Nog iets vernomen van Kanye West sinds hij die remix van Alors on dance heeft gemaakt?
‘Nee. Ik heb hem zelf nooit gesproken of gezien. Ik had graag samen met hem een officiële release en een clip gemaakt van die remix, net zoals ik dat met Jamel Debbouze heb gedaan, maar nu is het daarvoor te laat. Het zou ook niet evident geweest zijn om de agenda’s samen te leggen.

Ondertussen heb je wel al met Arno op de planken gestaan.
‘Hij is komen meezingen op zijn nummer Putain Putain tijdens een optreden in de Botanique. Ik weet niet of hij een samenwerking zou zien zitten, maar voor mij zou dat een groot plezier zijn. Hij heeft veel ervaring en kan me veel raad geven. Maar laten we geen beloften maken die we misschien niet kunnen inlossen.’

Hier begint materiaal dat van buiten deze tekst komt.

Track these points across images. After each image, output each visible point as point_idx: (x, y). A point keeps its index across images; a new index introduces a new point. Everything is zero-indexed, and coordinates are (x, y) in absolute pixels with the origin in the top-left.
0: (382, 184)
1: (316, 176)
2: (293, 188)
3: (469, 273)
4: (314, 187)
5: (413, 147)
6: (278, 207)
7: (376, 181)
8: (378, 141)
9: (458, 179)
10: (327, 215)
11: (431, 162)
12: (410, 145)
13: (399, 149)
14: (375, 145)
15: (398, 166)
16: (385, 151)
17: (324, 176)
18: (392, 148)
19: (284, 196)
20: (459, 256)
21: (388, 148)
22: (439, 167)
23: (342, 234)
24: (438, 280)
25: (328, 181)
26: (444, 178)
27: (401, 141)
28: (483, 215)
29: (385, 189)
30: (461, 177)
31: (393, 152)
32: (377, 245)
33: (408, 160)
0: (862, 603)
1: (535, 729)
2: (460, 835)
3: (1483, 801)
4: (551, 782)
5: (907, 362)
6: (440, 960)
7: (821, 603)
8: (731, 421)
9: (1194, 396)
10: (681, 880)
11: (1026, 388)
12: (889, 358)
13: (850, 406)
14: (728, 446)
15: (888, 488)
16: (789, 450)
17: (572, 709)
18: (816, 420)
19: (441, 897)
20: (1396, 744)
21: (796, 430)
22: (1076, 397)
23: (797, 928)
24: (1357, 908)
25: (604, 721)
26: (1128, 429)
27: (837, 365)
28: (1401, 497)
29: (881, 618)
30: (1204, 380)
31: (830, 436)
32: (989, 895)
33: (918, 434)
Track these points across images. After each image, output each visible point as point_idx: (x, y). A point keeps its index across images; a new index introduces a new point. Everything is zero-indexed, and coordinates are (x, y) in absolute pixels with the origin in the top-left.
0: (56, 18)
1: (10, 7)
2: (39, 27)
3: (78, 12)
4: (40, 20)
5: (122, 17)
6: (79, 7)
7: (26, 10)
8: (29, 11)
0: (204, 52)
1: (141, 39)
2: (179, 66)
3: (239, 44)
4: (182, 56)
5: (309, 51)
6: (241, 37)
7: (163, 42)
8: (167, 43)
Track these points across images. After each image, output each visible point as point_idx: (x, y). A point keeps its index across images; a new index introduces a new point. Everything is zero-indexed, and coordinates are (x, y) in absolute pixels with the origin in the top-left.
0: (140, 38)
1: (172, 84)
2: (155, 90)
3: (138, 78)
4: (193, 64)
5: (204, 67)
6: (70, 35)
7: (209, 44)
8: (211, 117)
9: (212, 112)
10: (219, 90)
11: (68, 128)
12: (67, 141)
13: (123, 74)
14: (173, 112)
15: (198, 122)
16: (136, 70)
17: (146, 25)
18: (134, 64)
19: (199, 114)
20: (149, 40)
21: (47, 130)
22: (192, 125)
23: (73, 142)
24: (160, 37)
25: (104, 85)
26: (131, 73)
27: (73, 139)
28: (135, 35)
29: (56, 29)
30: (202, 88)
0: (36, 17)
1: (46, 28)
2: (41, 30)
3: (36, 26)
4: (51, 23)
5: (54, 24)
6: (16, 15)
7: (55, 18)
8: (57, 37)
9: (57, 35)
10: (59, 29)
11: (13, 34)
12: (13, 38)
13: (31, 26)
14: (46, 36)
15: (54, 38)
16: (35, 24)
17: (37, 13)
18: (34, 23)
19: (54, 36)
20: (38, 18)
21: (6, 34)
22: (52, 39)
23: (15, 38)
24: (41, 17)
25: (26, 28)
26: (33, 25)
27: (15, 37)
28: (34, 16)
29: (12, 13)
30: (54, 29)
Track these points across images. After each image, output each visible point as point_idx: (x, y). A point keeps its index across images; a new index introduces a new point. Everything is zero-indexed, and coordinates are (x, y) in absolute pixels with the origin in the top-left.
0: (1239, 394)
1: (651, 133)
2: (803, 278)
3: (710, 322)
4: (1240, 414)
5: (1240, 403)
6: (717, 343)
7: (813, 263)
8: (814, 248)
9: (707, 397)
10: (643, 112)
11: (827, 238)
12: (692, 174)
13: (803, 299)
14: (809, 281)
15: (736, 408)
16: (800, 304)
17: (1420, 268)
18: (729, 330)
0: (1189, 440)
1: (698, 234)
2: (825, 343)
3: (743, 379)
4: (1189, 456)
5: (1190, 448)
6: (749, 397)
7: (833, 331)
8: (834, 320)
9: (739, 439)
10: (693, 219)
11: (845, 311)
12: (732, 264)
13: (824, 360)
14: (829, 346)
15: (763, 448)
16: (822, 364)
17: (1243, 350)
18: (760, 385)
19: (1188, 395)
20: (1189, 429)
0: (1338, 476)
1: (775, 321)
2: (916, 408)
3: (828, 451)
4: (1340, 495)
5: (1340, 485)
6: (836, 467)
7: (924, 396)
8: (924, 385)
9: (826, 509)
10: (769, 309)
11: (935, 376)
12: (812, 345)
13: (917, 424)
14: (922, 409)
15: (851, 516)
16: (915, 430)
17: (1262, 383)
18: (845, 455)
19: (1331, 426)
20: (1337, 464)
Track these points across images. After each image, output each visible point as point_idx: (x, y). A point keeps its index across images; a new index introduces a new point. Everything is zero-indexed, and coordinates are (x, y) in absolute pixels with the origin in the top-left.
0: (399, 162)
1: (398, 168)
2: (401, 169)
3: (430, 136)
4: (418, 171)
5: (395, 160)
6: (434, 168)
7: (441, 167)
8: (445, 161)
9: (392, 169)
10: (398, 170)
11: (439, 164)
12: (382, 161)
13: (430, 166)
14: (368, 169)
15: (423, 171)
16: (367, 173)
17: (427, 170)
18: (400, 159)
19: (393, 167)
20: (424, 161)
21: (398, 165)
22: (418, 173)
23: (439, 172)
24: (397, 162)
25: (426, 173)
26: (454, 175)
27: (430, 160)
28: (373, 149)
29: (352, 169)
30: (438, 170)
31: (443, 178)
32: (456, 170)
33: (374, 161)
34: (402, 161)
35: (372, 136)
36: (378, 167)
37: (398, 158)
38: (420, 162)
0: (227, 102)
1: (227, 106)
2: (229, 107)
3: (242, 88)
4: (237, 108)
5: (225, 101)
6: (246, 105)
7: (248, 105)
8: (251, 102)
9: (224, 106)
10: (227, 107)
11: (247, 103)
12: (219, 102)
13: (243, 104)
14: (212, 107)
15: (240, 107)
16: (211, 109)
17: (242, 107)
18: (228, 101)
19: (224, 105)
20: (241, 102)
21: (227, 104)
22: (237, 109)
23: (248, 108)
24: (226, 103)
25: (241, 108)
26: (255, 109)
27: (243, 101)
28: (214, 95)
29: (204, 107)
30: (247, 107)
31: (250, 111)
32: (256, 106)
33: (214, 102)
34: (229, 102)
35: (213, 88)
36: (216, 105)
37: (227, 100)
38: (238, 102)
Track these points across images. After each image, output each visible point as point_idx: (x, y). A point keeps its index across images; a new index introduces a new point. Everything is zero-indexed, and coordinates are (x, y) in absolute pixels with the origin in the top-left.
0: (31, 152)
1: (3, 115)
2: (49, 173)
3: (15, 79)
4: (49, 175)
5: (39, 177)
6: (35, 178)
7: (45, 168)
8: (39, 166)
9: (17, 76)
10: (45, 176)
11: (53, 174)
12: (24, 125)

Heb je een groot voorbeeld op muzikaal vlak?
Ibrahim Ferrer (de legendarische Cubaanse zanger) is een echt voorbeeld. Ik weet niet of hij zelf zoveel schreef, maar als vertolker bewonder ik hem enorm.’

Jouw echte naam Paul Van Haver klinkt niet toevallig zo Nederlands. Je hebt roots in Vlaanderen?
‘Mijn moeder is van Dendermonde. Ze is daar opgegroeid, maar rond haar twintigste is ze naar Brussel gekomen. Ze is Nederlandstalig, maar heeft in Brussel Frans geleerd. Spijtig genoeg heeft ze mij geen Nederlands geleerd. Tijdens een vakantiejob op het domein van Huizingen moest ik veel Nederlands praten, maar het gaat me niet zo goed af.’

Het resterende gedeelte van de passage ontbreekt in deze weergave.